Aktuelle Entwicklungen und Verbesserungen 2024/2025

  1. Zuschläge für Bestandsrentner
    Seit Juli 2024 erhalten Bestandsrentner Zuschläge zur Erwerbsminderungsrente. Diese Neuerung kommt etwa drei Millionen Rentnern zugute.
    • Wer zwischen Januar 2001 und Juni 2014 erstmals eine Rente bezog, bekommt 7,5 Prozent mehr, circa 80 Euro monatlich.
    • Rentner mit Rentenbeginn zwischen Juli 2014 und Dezember 2018 erhalten 4,5 Prozent, etwa 50 Euro zusätzlich pro Monat.
    • Die Auszahlung erfolgt zunächst separat und automatisch, ab Dezember 2025 gemeinsam mit der regulären Rente.

  2. Erhöhung der Zurechnungszeit
    Die Zurechnungszeit in der Rentenversicherung wurde 2019 erhöht und steigt bis 2031 auf 67 Jahre. Diese Erhöhung verbessert die finanzielle Lage von neuen Erwerbsminderungsrentnern, da zusätzliche Jahre als weitergearbeitet angerechnet werden und die Rente dadurch spürbar steigt. Vor allem jüngere Menschen, die früh erwerbsunfähig werden, profitieren davon..

  3. Anpassung der Hinzuverdienstgrenzen
    Für 2025 wurden die Hinzuverdienstgrenzen für Erwerbsminderungsrentner angepasst.
    • Bei voller Erwerbsminderung liegt die Grenze bei 19.661,25 Euro und bei teilweiser Erwerbsminderung bei mindestens 39.322,50 Euro.
    • Diese Anpassung erlaubt es Rentnern, mehr dazu zu verdienen, ohne Kürzungen ihrer Rente zu riskieren, insbesondere für diejenigen mit teilweiser Erwerbsminderung, die weiterhin arbeiten können und sollen.

 

Fazit und Handlungsempfhelungen

Die Erwerbsminderungsrente stellt ein wichtiges Element der sozialen Sicherung in Deutschland dar, weist aber erhebliche strukturelle Probleme auf. Mit durchschnittlichen Zahlbeträgen von etwa 1.000 Euro bei voller Erwerbsminderung reicht sie oft nicht aus, um den Lebensunterhalt angemessen zu bestreiten. Die hohe Armutsgefährdungsquote von 40 Prozent der betroffenen Haushalte verdeutlicht das Ausmaß der Versorgungslücke. Private Vorsorge ist daher unverzichtbar geworden, um das Risiko der Altersarmut bei Erwerbsminderung wirksam zu reduzieren.

  • Die Berufsunfähigkeitsversicherung ist eine wichtige Absicherung, die eine Rente zahlt, falls man seinen Beruf wegen Krankheit oder Unfall nicht mehr ausüben kann. Die Rentenhöhe richtet sich nach dem Einkommen und ist besonders für Berufe mit hohem Risiko für Berufsunfähigkeit relevant.
  • Die Dread-Disease-Versicherung zahlt eine einmalige Kapitalleistung bei schweren Krankheiten wie Krebs. Das Geld hilft, finanzielle Folgen abzufedern.
  • Eine weitere Alternative ist die Grundfähigkeitsversicherung.
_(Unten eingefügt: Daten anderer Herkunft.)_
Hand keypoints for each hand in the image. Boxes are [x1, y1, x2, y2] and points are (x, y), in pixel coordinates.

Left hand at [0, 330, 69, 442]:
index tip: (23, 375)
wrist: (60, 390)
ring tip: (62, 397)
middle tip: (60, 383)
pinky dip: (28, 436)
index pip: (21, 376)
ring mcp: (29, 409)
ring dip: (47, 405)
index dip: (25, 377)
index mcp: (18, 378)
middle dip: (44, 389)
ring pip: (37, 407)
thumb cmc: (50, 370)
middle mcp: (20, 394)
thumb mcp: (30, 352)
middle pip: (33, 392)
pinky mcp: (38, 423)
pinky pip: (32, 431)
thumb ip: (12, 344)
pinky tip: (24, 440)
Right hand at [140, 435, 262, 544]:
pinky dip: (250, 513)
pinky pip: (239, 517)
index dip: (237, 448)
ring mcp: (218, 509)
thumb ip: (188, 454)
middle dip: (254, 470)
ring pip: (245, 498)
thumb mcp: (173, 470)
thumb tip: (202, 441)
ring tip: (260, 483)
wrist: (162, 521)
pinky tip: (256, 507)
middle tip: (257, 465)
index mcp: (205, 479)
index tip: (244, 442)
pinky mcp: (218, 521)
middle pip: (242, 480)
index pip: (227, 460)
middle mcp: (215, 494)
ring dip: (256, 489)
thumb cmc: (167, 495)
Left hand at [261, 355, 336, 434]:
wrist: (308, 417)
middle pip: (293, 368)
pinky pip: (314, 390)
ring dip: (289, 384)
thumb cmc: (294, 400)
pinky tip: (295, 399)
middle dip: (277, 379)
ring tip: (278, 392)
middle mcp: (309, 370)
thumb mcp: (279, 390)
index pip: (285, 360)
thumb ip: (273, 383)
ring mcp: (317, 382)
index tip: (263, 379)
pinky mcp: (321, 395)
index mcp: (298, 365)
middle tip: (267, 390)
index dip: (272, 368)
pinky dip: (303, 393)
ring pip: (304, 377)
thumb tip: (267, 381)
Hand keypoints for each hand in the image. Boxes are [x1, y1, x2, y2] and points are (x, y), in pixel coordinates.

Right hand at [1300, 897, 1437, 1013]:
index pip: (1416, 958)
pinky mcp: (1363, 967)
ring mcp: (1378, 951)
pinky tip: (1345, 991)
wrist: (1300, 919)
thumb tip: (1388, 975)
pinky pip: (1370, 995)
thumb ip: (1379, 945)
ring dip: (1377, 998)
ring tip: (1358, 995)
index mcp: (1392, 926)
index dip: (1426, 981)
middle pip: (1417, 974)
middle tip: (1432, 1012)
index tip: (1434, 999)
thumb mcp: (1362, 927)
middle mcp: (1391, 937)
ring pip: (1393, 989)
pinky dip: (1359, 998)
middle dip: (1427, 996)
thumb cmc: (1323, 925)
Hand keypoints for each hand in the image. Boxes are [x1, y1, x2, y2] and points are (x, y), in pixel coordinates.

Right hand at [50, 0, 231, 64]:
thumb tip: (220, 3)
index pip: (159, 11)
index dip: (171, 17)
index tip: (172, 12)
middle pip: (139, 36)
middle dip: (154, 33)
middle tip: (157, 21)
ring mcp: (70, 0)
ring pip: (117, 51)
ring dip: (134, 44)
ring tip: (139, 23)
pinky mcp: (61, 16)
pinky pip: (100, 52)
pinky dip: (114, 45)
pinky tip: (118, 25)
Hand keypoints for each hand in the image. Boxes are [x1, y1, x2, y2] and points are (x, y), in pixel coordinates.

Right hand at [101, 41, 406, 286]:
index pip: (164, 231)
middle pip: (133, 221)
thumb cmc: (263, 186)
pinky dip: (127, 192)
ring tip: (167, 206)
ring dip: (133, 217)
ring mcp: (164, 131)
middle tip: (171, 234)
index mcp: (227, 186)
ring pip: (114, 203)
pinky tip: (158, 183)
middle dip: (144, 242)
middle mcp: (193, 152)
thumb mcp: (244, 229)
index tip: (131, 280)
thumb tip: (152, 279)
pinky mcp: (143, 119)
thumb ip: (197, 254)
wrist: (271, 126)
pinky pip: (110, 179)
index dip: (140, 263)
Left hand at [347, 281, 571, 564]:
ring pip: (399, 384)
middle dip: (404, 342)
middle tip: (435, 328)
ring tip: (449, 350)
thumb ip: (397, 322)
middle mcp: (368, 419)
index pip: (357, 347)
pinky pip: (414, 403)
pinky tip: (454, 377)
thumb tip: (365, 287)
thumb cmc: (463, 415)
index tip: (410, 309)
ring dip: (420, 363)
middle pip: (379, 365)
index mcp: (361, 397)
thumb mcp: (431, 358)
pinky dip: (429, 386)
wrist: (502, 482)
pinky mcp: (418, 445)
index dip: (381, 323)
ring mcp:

Diese Versicherung zahlt eine Rente, wenn man aufgrund des Verlusts bestimmter Grundfähigkeiten wie Sehen, Hören oder Sprechen seinen Beruf nicht mehr ausüben kann. Im Vergleich zu einer Berufsunfähigkeitsversicherung ist der Leistungsumfang hier eingeschränkt, dafür sind die Beiträge in der Regel günstiger.

Es ist wichtig, sich frühzeitig mit dem Thema der Absicherung gegen Berufsunfähigkeit auseinanderzusetzen, da die Beiträge in jungen Jahren deutlich günstiger sind.